▶ [WHAT IS NEEDED] Print every entry word for word, but omit the pictures.

▶ [RECORD EXTRACTS]
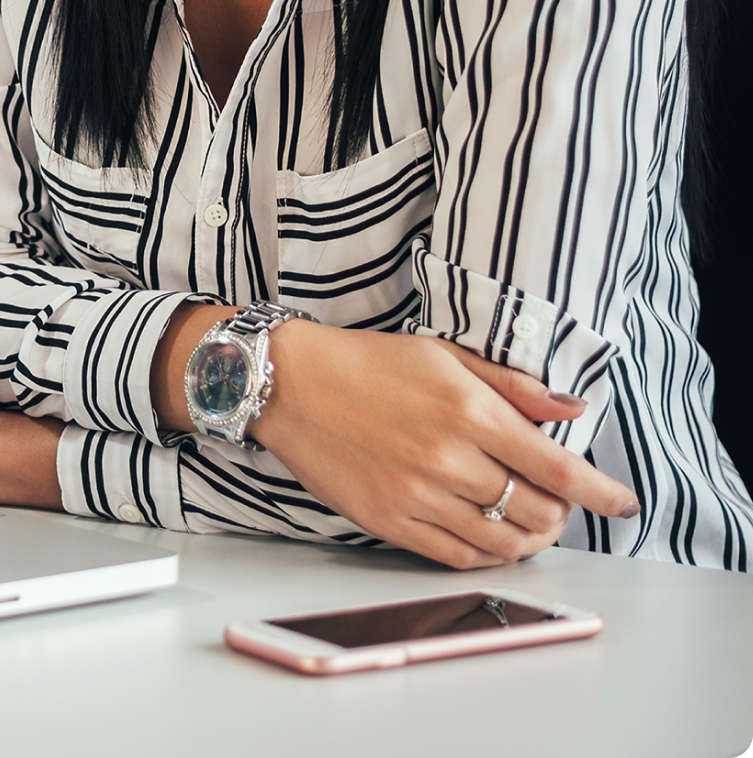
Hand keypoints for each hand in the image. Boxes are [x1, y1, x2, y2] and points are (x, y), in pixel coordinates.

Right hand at [249, 322, 639, 568]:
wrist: (289, 384)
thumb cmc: (365, 363)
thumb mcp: (445, 355)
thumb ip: (514, 386)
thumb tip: (571, 409)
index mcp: (469, 411)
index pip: (559, 467)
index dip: (601, 492)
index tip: (622, 503)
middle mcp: (448, 458)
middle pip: (537, 511)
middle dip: (562, 513)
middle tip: (559, 503)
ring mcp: (417, 495)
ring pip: (502, 541)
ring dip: (529, 539)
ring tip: (529, 524)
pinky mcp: (388, 521)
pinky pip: (456, 556)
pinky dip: (486, 554)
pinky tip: (488, 537)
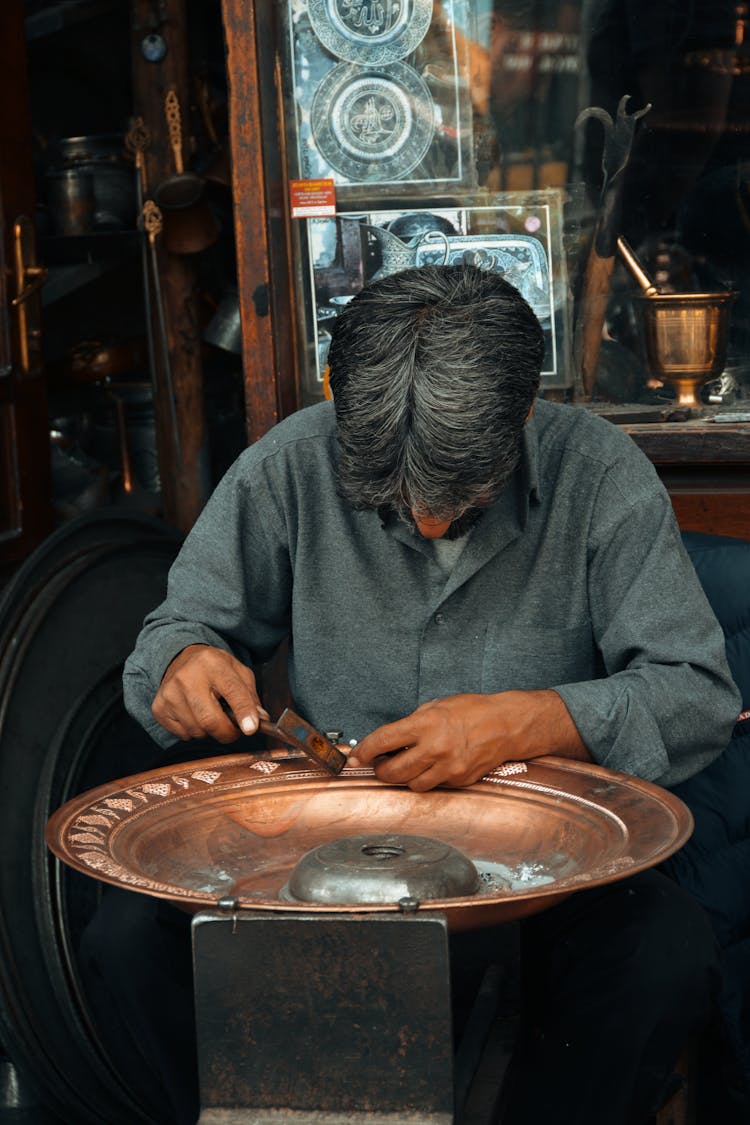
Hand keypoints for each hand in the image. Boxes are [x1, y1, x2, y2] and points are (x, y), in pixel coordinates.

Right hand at [151, 644, 268, 742]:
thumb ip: (251, 696)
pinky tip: (194, 715)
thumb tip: (258, 721)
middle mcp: (187, 677)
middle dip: (227, 733)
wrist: (181, 659)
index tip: (251, 729)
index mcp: (213, 663)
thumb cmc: (214, 669)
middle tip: (235, 730)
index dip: (243, 712)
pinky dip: (194, 731)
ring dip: (210, 731)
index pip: (232, 691)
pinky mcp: (159, 707)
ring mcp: (170, 693)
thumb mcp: (238, 672)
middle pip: (210, 720)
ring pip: (197, 731)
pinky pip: (183, 734)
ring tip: (211, 714)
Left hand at [348, 690, 588, 791]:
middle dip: (380, 770)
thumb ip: (412, 723)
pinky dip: (427, 779)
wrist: (506, 725)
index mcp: (426, 724)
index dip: (365, 751)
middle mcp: (435, 748)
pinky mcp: (459, 781)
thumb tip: (390, 739)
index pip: (384, 741)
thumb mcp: (436, 706)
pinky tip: (430, 767)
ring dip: (403, 778)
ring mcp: (448, 768)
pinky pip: (433, 786)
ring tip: (404, 766)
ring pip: (411, 784)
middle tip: (378, 765)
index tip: (356, 756)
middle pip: (393, 771)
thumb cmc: (472, 711)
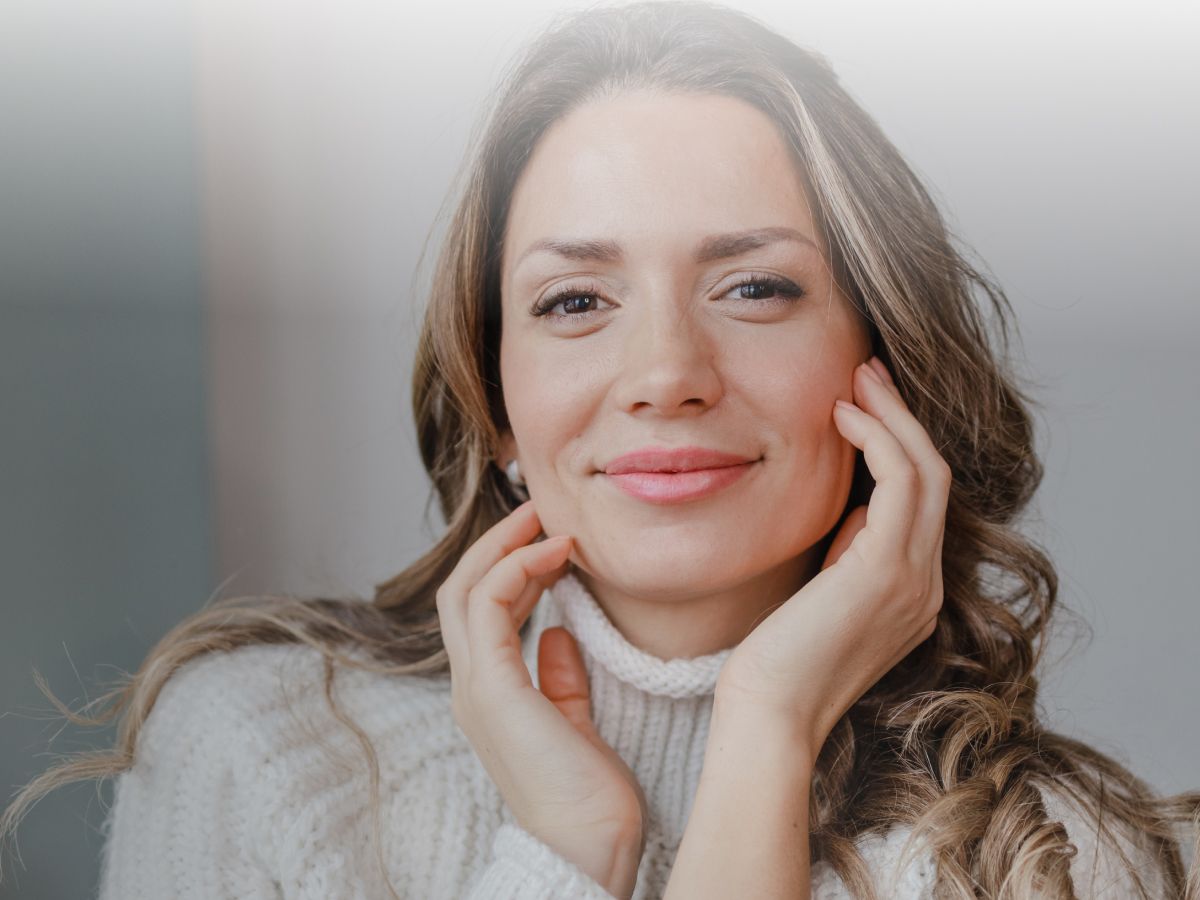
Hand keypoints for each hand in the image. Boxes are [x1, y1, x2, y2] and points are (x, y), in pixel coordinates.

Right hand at [436, 500, 645, 897]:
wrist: (586, 851)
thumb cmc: (587, 799)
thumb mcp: (575, 723)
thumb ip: (560, 680)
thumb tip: (558, 637)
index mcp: (489, 693)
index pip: (479, 609)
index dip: (509, 565)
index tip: (552, 540)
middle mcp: (471, 686)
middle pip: (461, 589)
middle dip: (498, 543)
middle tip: (540, 512)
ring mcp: (476, 689)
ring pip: (466, 591)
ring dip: (506, 547)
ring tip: (547, 522)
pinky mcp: (494, 691)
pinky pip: (489, 610)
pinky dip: (517, 572)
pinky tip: (555, 557)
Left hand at [715, 356, 950, 757]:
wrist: (769, 713)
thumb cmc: (775, 658)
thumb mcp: (822, 593)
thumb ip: (847, 553)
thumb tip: (852, 508)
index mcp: (911, 591)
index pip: (921, 500)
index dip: (898, 443)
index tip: (863, 403)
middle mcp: (925, 584)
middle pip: (935, 477)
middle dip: (902, 417)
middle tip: (867, 372)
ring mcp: (914, 580)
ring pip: (927, 472)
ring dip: (894, 416)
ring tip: (858, 378)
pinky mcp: (887, 572)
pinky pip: (902, 483)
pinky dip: (878, 439)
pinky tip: (842, 417)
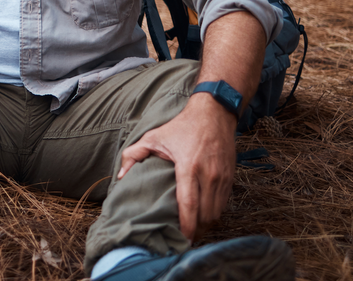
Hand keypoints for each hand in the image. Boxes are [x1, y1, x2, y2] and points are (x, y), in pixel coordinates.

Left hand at [117, 94, 236, 241]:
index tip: (181, 238)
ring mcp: (223, 177)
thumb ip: (133, 155)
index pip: (189, 204)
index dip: (186, 226)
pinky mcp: (231, 178)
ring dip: (206, 225)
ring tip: (193, 232)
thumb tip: (121, 177)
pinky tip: (204, 217)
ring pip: (217, 212)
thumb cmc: (181, 127)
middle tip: (184, 239)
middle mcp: (209, 175)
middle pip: (206, 215)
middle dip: (196, 231)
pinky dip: (215, 214)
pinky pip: (225, 204)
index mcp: (188, 167)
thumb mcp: (153, 137)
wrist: (214, 114)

▶ [EXERCISE OUTPUT]
Hand keypoints for each hand in the image. Boxes are [x1, y1, x2, y2] and points are (x, y), in pixel coordinates.

Right hand at [249, 322, 639, 568]:
wrist: (289, 384)
thumb cmc: (365, 363)
thumb mcp: (445, 355)
thumb ip: (514, 386)
thumb tip: (571, 409)
index mcp: (469, 411)
index pip: (559, 467)
index dip: (601, 492)
index tip: (622, 503)
middle mcp: (448, 458)
middle pip: (537, 511)
middle dip: (562, 513)
middle tip: (559, 503)
ring mcp: (417, 495)
ring pip: (502, 541)
ring dip: (529, 539)
ring tip: (529, 524)
pinky mcp: (388, 521)
pinky pip: (456, 556)
pinky dip: (486, 554)
pinky tip: (488, 537)
Hand keypoints for each hand in the image. Boxes are [x1, y1, x2, y2] and points are (x, y), in pixel coordinates.

Right hand at [151, 644, 268, 742]:
thumb ip: (251, 696)
pinky tip: (194, 715)
thumb tip: (258, 721)
middle mcp: (187, 677)
middle dip: (227, 733)
wrist: (181, 659)
index tip: (251, 729)
index mcp: (213, 663)
thumb cmc: (214, 669)
middle tip: (235, 730)
index dip: (243, 712)
pinky dip: (194, 731)
ring dip: (210, 731)
index pip: (232, 691)
pinky mcp: (159, 707)
ring mcp: (170, 693)
thumb mcp: (238, 672)
middle pip: (210, 720)
ring pip: (197, 731)
pinky pip: (183, 734)
ring tip: (211, 714)
Left hand at [348, 690, 588, 791]:
middle dip: (380, 770)
thumb ip: (412, 723)
pinky dip: (427, 779)
wrist: (506, 725)
index mcp: (426, 724)
index dip: (365, 751)
middle mcp: (435, 748)
pinky mcp: (459, 781)
thumb tip: (390, 739)
index pip: (384, 741)
thumb mcp: (436, 706)
pinky tip: (430, 767)
ring dip: (403, 778)
ring mcp: (448, 768)
pinky pip: (433, 786)
ring tip: (404, 766)
ring pip: (411, 784)
middle tip: (378, 765)
index tip: (356, 756)
middle pip: (393, 771)
thumb cmc: (472, 711)
Hand keypoints for each hand in the image. Boxes are [x1, y1, x2, y2] and points are (x, y), in pixel coordinates.

Right hand at [436, 500, 645, 897]:
wrist: (586, 851)
thumb cmc: (587, 799)
thumb mcp: (575, 723)
thumb ip: (560, 680)
thumb tip: (558, 637)
index mcp: (489, 693)
index pip: (479, 609)
index dip: (509, 565)
index tip: (552, 540)
middle mcp: (471, 686)
middle pip: (461, 589)
middle dip: (498, 543)
middle tip: (540, 512)
ring mcp: (476, 689)
ring pip: (466, 591)
ring dip: (506, 547)
ring tip: (547, 522)
pinky mcp: (494, 691)
pinky pip: (489, 610)
pinky dip: (517, 572)
pinky tip: (555, 557)
Left hand at [715, 356, 950, 757]:
wrist: (769, 713)
thumb cmc: (775, 658)
thumb mcp: (822, 593)
thumb ip: (847, 553)
thumb tip: (852, 508)
index mcp: (911, 591)
index pip: (921, 500)
index dip: (898, 443)
index tip: (863, 403)
middle mcp: (925, 584)
middle pip: (935, 477)
middle dip: (902, 417)
middle tip: (867, 372)
ring mcp: (914, 580)
ring pip: (927, 472)
ring dip: (894, 416)
ring tip: (858, 378)
pinky mcp: (887, 572)
pinky pip: (902, 483)
pinky dip: (878, 439)
pinky tip: (842, 417)
Hand keypoints for each hand in the image. Boxes are [x1, y1, x2, y2] and points are (x, y), in pixel coordinates.

Left hand at [117, 94, 236, 241]:
index tip: (181, 238)
ring mcp: (223, 177)
thumb ip: (133, 155)
index pip: (189, 204)
index dip: (186, 226)
pinky mcp: (231, 178)
ring dip: (206, 225)
ring tip: (193, 232)
thumb tip: (121, 177)
pinky tip: (204, 217)
ring pip: (217, 212)
thumb cmc: (181, 127)
middle tip: (184, 239)
middle mcp: (209, 175)
middle pip: (206, 215)
middle dip: (196, 231)
pinky dip: (215, 214)
pinky pip: (225, 204)
index mcp: (188, 167)
thumb mcp: (153, 137)
wrist: (214, 114)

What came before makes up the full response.